Christina Carreau BA, ND
We all know the value of sleeping well. Everyone has experienced the effects of a good nights sleep versus a restless night, and the impact that can have on our energy levels, mood and motivation the following day.
With the increased busyness of our lives, more of us are getting to bed too late, waking up too early or just not able to maintain a restful sleep pattern. The impacts of poor sleep are significant, in that they can have detrimental effects on our health both immediate and long-term.
If you are not getting 8 hours of sleep consistently then you have a greater risk of suffering from the following:
• Weight Gain – Lack of sleep can wreak havoc on hormone balance which can predispose us to gaining weight. We are also less likely to exercise when we lack proper sleep. Over time, both of these factors can pack on pounds.
• Inflammation – Studies show that poor sleep is strongly linked to inflammatory bowel disease and other inflammatory conditions. Sleep is a time when the body does its repair work. Without being given that time to heal, inflammation can go unchecked.
• Insulin Resistance – Sleep deprivation has a negative impact on blood sugar regulation which predisposes us to both insulin resistance and Type 2 diabetes.
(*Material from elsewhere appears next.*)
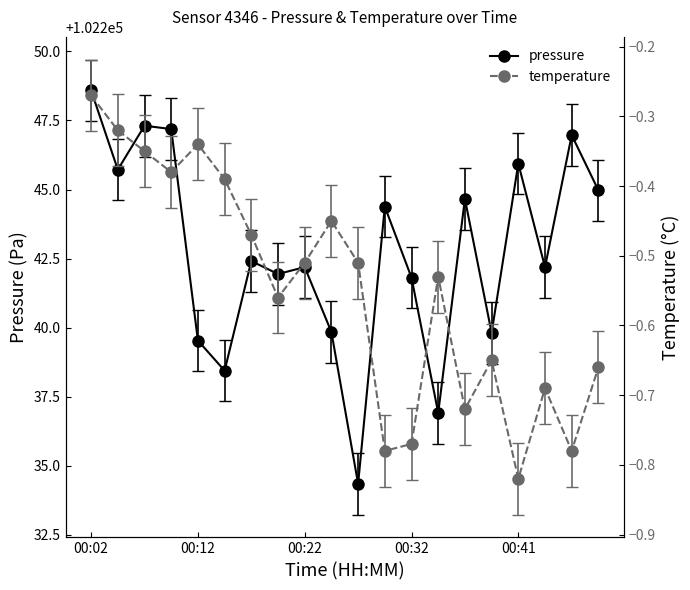

What is the value of the temperature point at the 14th from the left?

-0.5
When we are tired and looking to boost energy levels, we often opt for carbs – cookies, muffins, bagels, etc., all of which can exacerbate the blood sugar issue.
• Weakened Immune Function – Studies show that those who sleep less than 7 hours/night, are 3 times more likely to develop colds than those who sleep for 8 hours. Boost your immune system in the spring and fall by opting for more sleep.
• Depressed Mood – This is a vicious cycle. Poor sleep can lead to depression and depression can lead to poor sleep. Bottom line, we need to get enough sleep in order to support mental health.
• Poor Memory and Concentration – Poor sleep has been shown to impair brain function. Whereas proper sleep enhances concentration, cognition, productivity and performance.
I can go on, but I think you get the idea. We need 8 hours of sleep in order to function at our best.
There are many causes of poor sleep but some of the most obvious ones to focus on are caffeine, alcohol and use of phones, laptops and television. Caffeine stimulates your nervous system and therefore, it is ideal to avoid all caffeine containing drinks from noon onward. Alcohol is another common cause of sleep disturbance. While alcohol can help induce sleep, it usually prevents you from cycling through all of your natural stages of sleep during the night. The result is that you often wake up feeling groggy and tired. Try and eliminate alcohol or limit yourself to one drink/night if you have issues with sleep quality or quantity. Lastly do your best to avoid screen time for the hour leading up to bed. This is a great time to pick up a book, collect your thoughts from the day, do some deep breathing or meditation, sip a cup of herbal tea…whatever helps to relax you. It is important to start winding your body down as you approach bedtime. Good sleep is one of the pillars of optimal health. Foster a healthy relationship with your bed…it does your body lots of good. Sleep tight.